Task requirements => Find every line in the listing that contains the string "Halifax", and copy each of those lines.

======

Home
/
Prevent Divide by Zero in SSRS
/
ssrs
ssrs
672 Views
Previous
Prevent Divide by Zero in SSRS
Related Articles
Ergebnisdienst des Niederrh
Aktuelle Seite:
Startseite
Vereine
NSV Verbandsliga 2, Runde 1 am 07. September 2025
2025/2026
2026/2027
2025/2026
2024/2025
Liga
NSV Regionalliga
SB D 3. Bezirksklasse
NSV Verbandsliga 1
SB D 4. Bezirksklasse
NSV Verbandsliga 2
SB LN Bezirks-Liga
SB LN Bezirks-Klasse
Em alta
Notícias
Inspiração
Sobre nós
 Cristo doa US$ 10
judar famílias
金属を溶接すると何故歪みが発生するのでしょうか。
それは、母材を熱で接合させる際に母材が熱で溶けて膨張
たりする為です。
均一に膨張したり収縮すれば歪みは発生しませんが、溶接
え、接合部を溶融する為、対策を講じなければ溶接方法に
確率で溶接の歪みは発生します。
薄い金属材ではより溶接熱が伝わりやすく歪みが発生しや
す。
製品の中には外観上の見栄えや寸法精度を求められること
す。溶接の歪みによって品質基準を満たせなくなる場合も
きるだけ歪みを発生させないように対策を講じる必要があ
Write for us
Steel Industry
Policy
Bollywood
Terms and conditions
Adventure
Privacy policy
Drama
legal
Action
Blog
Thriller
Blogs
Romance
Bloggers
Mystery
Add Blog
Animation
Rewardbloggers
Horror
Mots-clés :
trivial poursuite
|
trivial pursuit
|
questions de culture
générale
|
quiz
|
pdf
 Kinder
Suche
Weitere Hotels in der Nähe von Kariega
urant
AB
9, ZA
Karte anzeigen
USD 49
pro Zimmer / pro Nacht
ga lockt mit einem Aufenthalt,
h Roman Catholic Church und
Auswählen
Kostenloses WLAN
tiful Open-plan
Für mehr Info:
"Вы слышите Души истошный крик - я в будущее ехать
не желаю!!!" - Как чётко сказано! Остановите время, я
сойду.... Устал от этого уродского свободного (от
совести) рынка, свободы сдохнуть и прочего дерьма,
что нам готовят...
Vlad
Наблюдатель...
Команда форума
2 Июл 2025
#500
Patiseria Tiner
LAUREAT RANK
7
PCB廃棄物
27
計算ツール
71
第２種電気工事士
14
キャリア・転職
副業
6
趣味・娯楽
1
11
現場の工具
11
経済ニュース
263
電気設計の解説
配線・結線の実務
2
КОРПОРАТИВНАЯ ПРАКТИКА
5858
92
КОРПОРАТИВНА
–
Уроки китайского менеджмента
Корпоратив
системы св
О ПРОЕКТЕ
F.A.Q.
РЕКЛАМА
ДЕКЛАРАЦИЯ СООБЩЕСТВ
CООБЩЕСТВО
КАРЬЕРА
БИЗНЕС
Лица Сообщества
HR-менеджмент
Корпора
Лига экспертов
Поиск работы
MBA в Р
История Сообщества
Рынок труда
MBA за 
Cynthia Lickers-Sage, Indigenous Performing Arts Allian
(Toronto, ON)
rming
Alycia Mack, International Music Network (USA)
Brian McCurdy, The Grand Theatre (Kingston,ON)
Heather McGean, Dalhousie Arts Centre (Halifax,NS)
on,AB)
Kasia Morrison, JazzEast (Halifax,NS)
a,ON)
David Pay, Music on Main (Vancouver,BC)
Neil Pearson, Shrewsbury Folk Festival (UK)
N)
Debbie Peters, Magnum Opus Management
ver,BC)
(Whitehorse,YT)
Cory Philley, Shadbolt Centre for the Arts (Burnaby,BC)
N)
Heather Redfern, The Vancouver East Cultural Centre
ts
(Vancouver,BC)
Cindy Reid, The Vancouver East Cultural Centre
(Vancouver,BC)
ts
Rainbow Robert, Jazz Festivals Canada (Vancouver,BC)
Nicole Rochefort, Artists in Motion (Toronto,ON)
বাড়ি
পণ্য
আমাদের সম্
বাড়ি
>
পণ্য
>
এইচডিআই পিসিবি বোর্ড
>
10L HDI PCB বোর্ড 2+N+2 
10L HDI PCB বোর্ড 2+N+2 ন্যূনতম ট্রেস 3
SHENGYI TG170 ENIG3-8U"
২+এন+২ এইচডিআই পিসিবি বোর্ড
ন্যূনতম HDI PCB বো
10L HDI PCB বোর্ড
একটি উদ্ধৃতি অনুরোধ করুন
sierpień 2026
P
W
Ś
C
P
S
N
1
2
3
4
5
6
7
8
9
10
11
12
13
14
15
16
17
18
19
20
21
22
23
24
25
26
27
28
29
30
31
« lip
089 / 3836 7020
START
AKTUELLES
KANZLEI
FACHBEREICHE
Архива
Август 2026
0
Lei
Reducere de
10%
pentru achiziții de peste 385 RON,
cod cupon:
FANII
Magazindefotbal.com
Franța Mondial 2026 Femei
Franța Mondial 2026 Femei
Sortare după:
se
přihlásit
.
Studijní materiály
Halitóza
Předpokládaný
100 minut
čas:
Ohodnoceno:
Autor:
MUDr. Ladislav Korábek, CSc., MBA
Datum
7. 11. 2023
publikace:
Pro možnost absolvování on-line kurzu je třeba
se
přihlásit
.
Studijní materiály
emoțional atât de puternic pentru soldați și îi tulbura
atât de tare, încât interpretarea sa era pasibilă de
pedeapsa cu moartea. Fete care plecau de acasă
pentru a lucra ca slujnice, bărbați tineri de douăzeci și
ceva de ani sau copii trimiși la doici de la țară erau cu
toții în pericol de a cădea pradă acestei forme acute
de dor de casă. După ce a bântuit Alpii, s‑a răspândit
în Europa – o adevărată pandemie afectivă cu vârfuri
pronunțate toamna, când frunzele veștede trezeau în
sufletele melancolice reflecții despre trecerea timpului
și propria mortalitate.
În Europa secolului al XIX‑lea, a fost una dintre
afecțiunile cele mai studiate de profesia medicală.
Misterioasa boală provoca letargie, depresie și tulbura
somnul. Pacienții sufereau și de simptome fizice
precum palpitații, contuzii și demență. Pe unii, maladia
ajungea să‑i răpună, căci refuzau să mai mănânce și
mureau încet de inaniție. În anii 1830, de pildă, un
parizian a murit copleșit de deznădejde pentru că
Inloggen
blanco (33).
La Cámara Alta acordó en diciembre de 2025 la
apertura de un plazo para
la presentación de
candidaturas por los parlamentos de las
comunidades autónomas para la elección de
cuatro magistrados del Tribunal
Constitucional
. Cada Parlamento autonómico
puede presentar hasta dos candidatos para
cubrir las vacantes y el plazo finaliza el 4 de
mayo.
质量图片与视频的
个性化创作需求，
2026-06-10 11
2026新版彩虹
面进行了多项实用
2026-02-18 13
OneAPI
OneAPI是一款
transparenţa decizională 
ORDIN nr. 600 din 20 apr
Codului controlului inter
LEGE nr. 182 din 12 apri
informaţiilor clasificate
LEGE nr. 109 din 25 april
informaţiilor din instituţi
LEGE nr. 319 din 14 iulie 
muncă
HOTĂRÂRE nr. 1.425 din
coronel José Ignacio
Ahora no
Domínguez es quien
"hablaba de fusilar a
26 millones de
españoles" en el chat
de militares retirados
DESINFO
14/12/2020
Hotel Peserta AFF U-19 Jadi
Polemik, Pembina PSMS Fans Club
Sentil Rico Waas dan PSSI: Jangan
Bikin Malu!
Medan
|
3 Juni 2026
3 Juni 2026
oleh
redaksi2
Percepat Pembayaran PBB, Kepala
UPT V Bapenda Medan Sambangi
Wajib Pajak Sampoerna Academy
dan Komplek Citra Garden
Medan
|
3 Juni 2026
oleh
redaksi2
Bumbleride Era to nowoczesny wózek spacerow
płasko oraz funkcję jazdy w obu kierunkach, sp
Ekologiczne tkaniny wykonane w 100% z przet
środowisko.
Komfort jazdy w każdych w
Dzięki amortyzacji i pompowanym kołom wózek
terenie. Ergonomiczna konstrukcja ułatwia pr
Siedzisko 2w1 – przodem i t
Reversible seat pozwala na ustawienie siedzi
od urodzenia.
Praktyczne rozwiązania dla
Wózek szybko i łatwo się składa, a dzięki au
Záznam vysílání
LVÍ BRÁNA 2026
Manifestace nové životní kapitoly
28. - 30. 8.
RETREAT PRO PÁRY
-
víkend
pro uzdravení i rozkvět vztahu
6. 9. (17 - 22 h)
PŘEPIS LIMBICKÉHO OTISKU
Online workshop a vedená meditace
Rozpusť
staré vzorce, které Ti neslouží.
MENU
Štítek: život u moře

======

Task output =>
Heather McGean, Dalhousie Arts Centre (Halifax,NS)
Kasia Morrison, JazzEast (Halifax,NS)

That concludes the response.